Au point de parfois un peu trop en faire d’ailleurs. Pas au niveau des scènes en question, parfaitement maîtrisées et effectivement puissantes, mais au niveau de la durée. 2H27, c’est un peu trop finalement. On ne s’ennuie pas mais avec un petit quart-d’heure en moins, le caractère extrême du show aurait vraiment apparu avec encore plus de force.

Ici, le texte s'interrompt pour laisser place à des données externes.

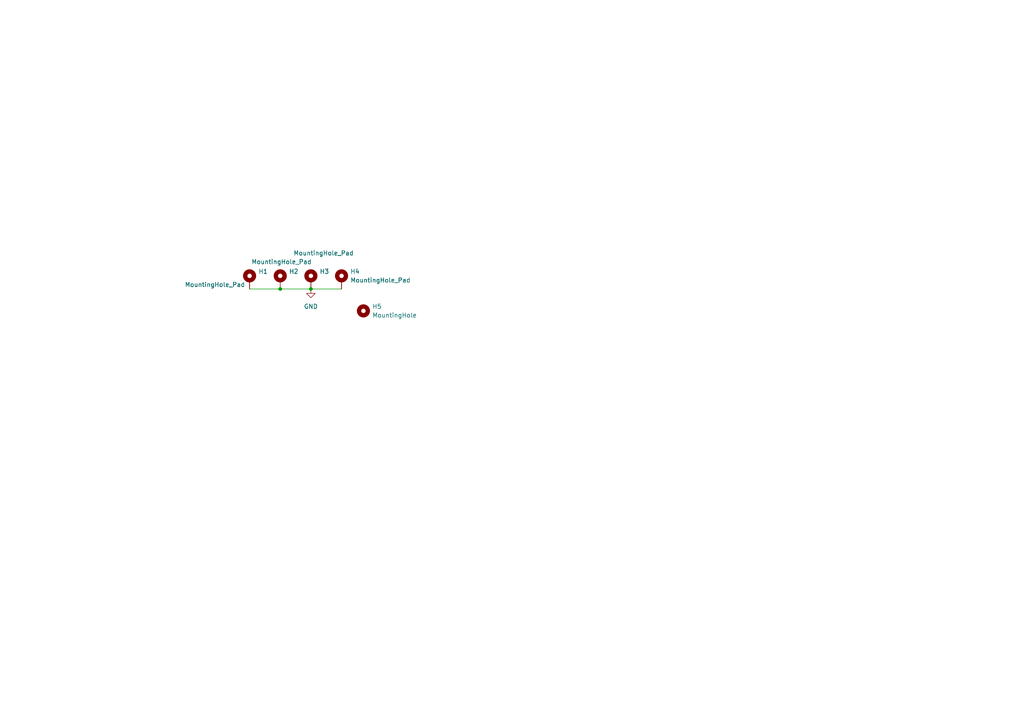
<source format=kicad_sch>
(kicad_sch
	(version 20250114)
	(generator "eeschema")
	(generator_version "9.0")
	(uuid "999034a6-2511-43c1-a126-06967238c838")
	(paper "A4")
	(title_block
		(date "2025-10-15")
	)
	
	(junction
		(at 90.17 83.82)
		(diameter 0)
		(color 0 0 0 0)
		(uuid "5f1f6d07-fd0e-4ce3-a16d-374019a34a7e")
	)
	(junction
		(at 81.28 83.82)
		(diameter 0)
		(color 0 0 0 0)
		(uuid "a21002be-6765-47b2-bb58-a3282e70f039")
	)
	(wire
		(pts
			(xy 90.17 83.82) (xy 99.06 83.82)
		)
		(stroke
			(width 0)
			(type default)
		)
		(uuid "4b21e3fb-86d3-4bb6-a8f4-6bcc0c38b27f")
	)
	(wire
		(pts
			(xy 72.39 83.82) (xy 81.28 83.82)
		)
		(stroke
			(width 0)
			(type default)
		)
		(uuid "c947255e-f60e-4e27-9854-878ef3d22153")
	)
	(wire
		(pts
			(xy 81.28 83.82) (xy 90.17 83.82)
		)
		(stroke
			(width 0)
			(type default)
		)
		(uuid "ed53d922-286d-491f-b87c-070419bb96a6")
	)
	(symbol
		(lib_id "power:GND")
		(at 90.17 83.82 0)
		(unit 1)
		(exclude_from_sim no)
		(in_bom yes)
		(on_board yes)
		(dnp no)
		(fields_autoplaced yes)
		(uuid "63c8cfdd-66ee-4640-9b62-f0fa08e1d4f2")
		(property "Reference" "#PWR01"
			(at 90.17 90.17 0)
			(effects
				(font
					(size 1.27 1.27)
				)
				(hide yes)
			)
		)
		(property "Value" "GND"
			(at 90.17 88.9 0)
			(effects
				(font
					(size 1.27 1.27)
				)
			)
		)
		(property "Footprint" ""
			(at 90.17 83.82 0)
			(effects
				(font
					(size 1.27 1.27)
				)
				(hide yes)
			)
		)
		(property "Datasheet" ""
			(at 90.17 83.82 0)
			(effects
				(font
					(size 1.27 1.27)
				)
				(hide yes)
			)
		)
		(property "Description" "Power symbol creates a global label with name \"GND\" , ground"
			(at 90.17 83.82 0)
			(effects
				(font
					(size 1.27 1.27)
				)
				(hide yes)
			)
		)
		(pin "1"
			(uuid "7620e8cb-31d6-419c-bc7c-511329461fb4")
		)
		(instances
			(project "misrc_v2.5_front_panel"
				(path "/999034a6-2511-43c1-a126-06967238c838"
					(reference "#PWR01")
					(unit 1)
				)
			)
		)
	)
	(symbol
		(lib_id "Mechanical:MountingHole_Pad")
		(at 99.06 81.28 0)
		(unit 1)
		(exclude_from_sim no)
		(in_bom no)
		(on_board yes)
		(dnp no)
		(fields_autoplaced yes)
		(uuid "66ef1629-49cb-4d03-b9af-730856bc6f69")
		(property "Reference" "H4"
			(at 101.6 78.7399 0)
			(effects
				(font
					(size 1.27 1.27)
				)
				(justify left)
			)
		)
		(property "Value" "MountingHole_Pad"
			(at 101.6 81.2799 0)
			(effects
				(font
					(size 1.27 1.27)
				)
				(justify left)
			)
		)
		(property "Footprint" "MountingHole:MountingHole_3.2mm_M3_ISO7380_Pad"
			(at 99.06 81.28 0)
			(effects
				(font
					(size 1.27 1.27)
				)
				(hide yes)
			)
		)
		(property "Datasheet" "~"
			(at 99.06 81.28 0)
			(effects
				(font
					(size 1.27 1.27)
				)
				(hide yes)
			)
		)
		(property "Description" "Mounting Hole with connection"
			(at 99.06 81.28 0)
			(effects
				(font
					(size 1.27 1.27)
				)
				(hide yes)
			)
		)
		(pin "1"
			(uuid "6fd4d53d-0c20-45d1-9b94-e43205146c70")
		)
		(instances
			(project "misrc_v2.5_front_panel"
				(path "/999034a6-2511-43c1-a126-06967238c838"
					(reference "H4")
					(unit 1)
				)
			)
		)
	)
	(symbol
		(lib_id "Mechanical:MountingHole_Pad")
		(at 90.17 81.28 0)
		(unit 1)
		(exclude_from_sim no)
		(in_bom no)
		(on_board yes)
		(dnp no)
		(uuid "9515fa77-7d83-4fc9-8c69-a6e2786c56c6")
		(property "Reference" "H3"
			(at 92.71 78.7399 0)
			(effects
				(font
					(size 1.27 1.27)
				)
				(justify left)
			)
		)
		(property "Value" "MountingHole_Pad"
			(at 85.09 73.406 0)
			(effects
				(font
					(size 1.27 1.27)
				)
				(justify left)
			)
		)
		(property "Footprint" "MountingHole:MountingHole_3.2mm_M3_ISO7380_Pad"
			(at 90.17 81.28 0)
			(effects
				(font
					(size 1.27 1.27)
				)
				(hide yes)
			)
		)
		(property "Datasheet" "~"
			(at 90.17 81.28 0)
			(effects
				(font
					(size 1.27 1.27)
				)
				(hide yes)
			)
		)
		(property "Description" "Mounting Hole with connection"
			(at 90.17 81.28 0)
			(effects
				(font
					(size 1.27 1.27)
				)
				(hide yes)
			)
		)
		(pin "1"
			(uuid "2720ad8b-331e-4901-af03-dad5514586fa")
		)
		(instances
			(project "misrc_v2.5_front_panel"
				(path "/999034a6-2511-43c1-a126-06967238c838"
					(reference "H3")
					(unit 1)
				)
			)
		)
	)
	(symbol
		(lib_id "Mechanical:MountingHole")
		(at 105.41 90.17 0)
		(unit 1)
		(exclude_from_sim no)
		(in_bom no)
		(on_board yes)
		(dnp no)
		(fields_autoplaced yes)
		(uuid "a6a69d32-46b8-4d08-be0f-8eca1a70c3f1")
		(property "Reference" "H5"
			(at 107.95 88.8999 0)
			(effects
				(font
					(size 1.27 1.27)
				)
				(justify left)
			)
		)
		(property "Value" "MountingHole"
			(at 107.95 91.4399 0)
			(effects
				(font
					(size 1.27 1.27)
				)
				(justify left)
			)
		)
		(property "Footprint" "MountingHole:MountingHole_2.7mm_M2.5"
			(at 105.41 90.17 0)
			(effects
				(font
					(size 1.27 1.27)
				)
				(hide yes)
			)
		)
		(property "Datasheet" "~"
			(at 105.41 90.17 0)
			(effects
				(font
					(size 1.27 1.27)
				)
				(hide yes)
			)
		)
		(property "Description" "Mounting Hole without connection"
			(at 105.41 90.17 0)
			(effects
				(font
					(size 1.27 1.27)
				)
				(hide yes)
			)
		)
		(instances
			(project ""
				(path "/999034a6-2511-43c1-a126-06967238c838"
					(reference "H5")
					(unit 1)
				)
			)
		)
	)
	(symbol
		(lib_id "Mechanical:MountingHole_Pad")
		(at 72.39 81.28 0)
		(unit 1)
		(exclude_from_sim no)
		(in_bom no)
		(on_board yes)
		(dnp no)
		(uuid "b46552ad-d5c7-497f-b021-307dd604b6fd")
		(property "Reference" "H1"
			(at 74.93 78.7399 0)
			(effects
				(font
					(size 1.27 1.27)
				)
				(justify left)
			)
		)
		(property "Value" "MountingHole_Pad"
			(at 53.594 82.55 0)
			(effects
				(font
					(size 1.27 1.27)
				)
				(justify left)
			)
		)
		(property "Footprint" "MountingHole:MountingHole_3.2mm_M3_ISO7380_Pad"
			(at 72.39 81.28 0)
			(effects
				(font
					(size 1.27 1.27)
				)
				(hide yes)
			)
		)
		(property "Datasheet" "~"
			(at 72.39 81.28 0)
			(effects
				(font
					(size 1.27 1.27)
				)
				(hide yes)
			)
		)
		(property "Description" "Mounting Hole with connection"
			(at 72.39 81.28 0)
			(effects
				(font
					(size 1.27 1.27)
				)
				(hide yes)
			)
		)
		(pin "1"
			(uuid "fc6d88a5-f469-4779-a489-f48159d2dbc5")
		)
		(instances
			(project "misrc_v2.5_front_panel"
				(path "/999034a6-2511-43c1-a126-06967238c838"
					(reference "H1")
					(unit 1)
				)
			)
		)
	)
	(symbol
		(lib_id "Mechanical:MountingHole_Pad")
		(at 81.28 81.28 0)
		(unit 1)
		(exclude_from_sim no)
		(in_bom no)
		(on_board yes)
		(dnp no)
		(uuid "c6a6d55d-ad15-44ca-acab-5e7f800ffdb7")
		(property "Reference" "H2"
			(at 83.82 78.7399 0)
			(effects
				(font
					(size 1.27 1.27)
				)
				(justify left)
			)
		)
		(property "Value" "MountingHole_Pad"
			(at 72.898 75.946 0)
			(effects
				(font
					(size 1.27 1.27)
				)
				(justify left)
			)
		)
		(property "Footprint" "MountingHole:MountingHole_3.2mm_M3_ISO7380_Pad"
			(at 81.28 81.28 0)
			(effects
				(font
					(size 1.27 1.27)
				)
				(hide yes)
			)
		)
		(property "Datasheet" "~"
			(at 81.28 81.28 0)
			(effects
				(font
					(size 1.27 1.27)
				)
				(hide yes)
			)
		)
		(property "Description" "Mounting Hole with connection"
			(at 81.28 81.28 0)
			(effects
				(font
					(size 1.27 1.27)
				)
				(hide yes)
			)
		)
		(pin "1"
			(uuid "511713cd-f6c4-4fb9-80d2-8d5707fc5e86")
		)
		(instances
			(project "misrc_v2.5_front_panel"
				(path "/999034a6-2511-43c1-a126-06967238c838"
					(reference "H2")
					(unit 1)
				)
			)
		)
	)
	(sheet_instances
		(path "/"
			(page "1")
		)
	)
	(embedded_fonts no)
)

</source>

Quand l’horreur cache la satire
En bon film d’horreur conscient que des scènes bien dégueulasses et/ou psychologiquement tordues ne suffisent pas à conférer de l’épaisseur, A Cure For Life n’oublie pas de distiller un discours savamment calibré. Avec son loup de Wall Street qui pénètre dans un monde qui va peu à peu déconstruire ses certitudes, le film s’impose comme une critique virulente de la société de consommation et du capitalisme galopant. Traversé de fulgurances, aussi bien visuelles, vous l’aurez compris, que scénaristiques, il propose une morale bien viciée comme il se doit et va là aussi jusqu’au bout de son propos. Et tant pis si le caractère plus grand-guignol de la dernière partie pourra en rebuter plus d’un car au fond ça fonctionne vraiment bien.
Devant la caméra, Dane DeHaan trouve l’un de ses meilleurs rôles. Parfait de bout en bout, opposé à l’excellent Jason Isaacs (Lucius Malefoy dans les Harry Potter, OA…), le jeune comédien se fait le vecteur d’une peur qui tient vraiment à notre capacité à démêler le vrai du faux et à essayer de deviner la suite des événements. Même sentence sans appel pour Mia Goth et son jeu délicieusement perturbant.
Et si A Cure For Life n’évite pas certains clichés et s’avère un poil plus téléphoné que souhaité, il n’en reste pas moins superbement imprévisible à certains moments. Brillant plus qu’à son tour, il dénote joyeusement, prend à la gorge et nous propulse dans une sorte de réalité alternative d’une manière qui n’est pas sans rappeler La Quatrième Dimension et toutes ces œuvres qui ont largement contribué à façonner les contours d’une horreur viscérale et pure à laquelle il est difficile de ne pas succomber.
En Bref…
Visuellement spectaculaire, ambitieux, génialement tordu et parfaitement calibré pour dégoûter, choquer ou surprendre (rayer la mention inutile), A Cure For Life se démarque du tout venant de l’épouvante au cinéma. Voir un film comme celui-là en salle relève ainsi de l’expérience. Il suffit de voir les spectateurs se lever pour quitter la salle pour s’en rendre compte. Il ne peut pas plaire à tout le monde et si il n’est pas exempt de défauts, son caractère et sa beauté perfide, en plus de toutes les autres qualités énoncées plus haut, suffisent à en faire un must pour le moins incontournable.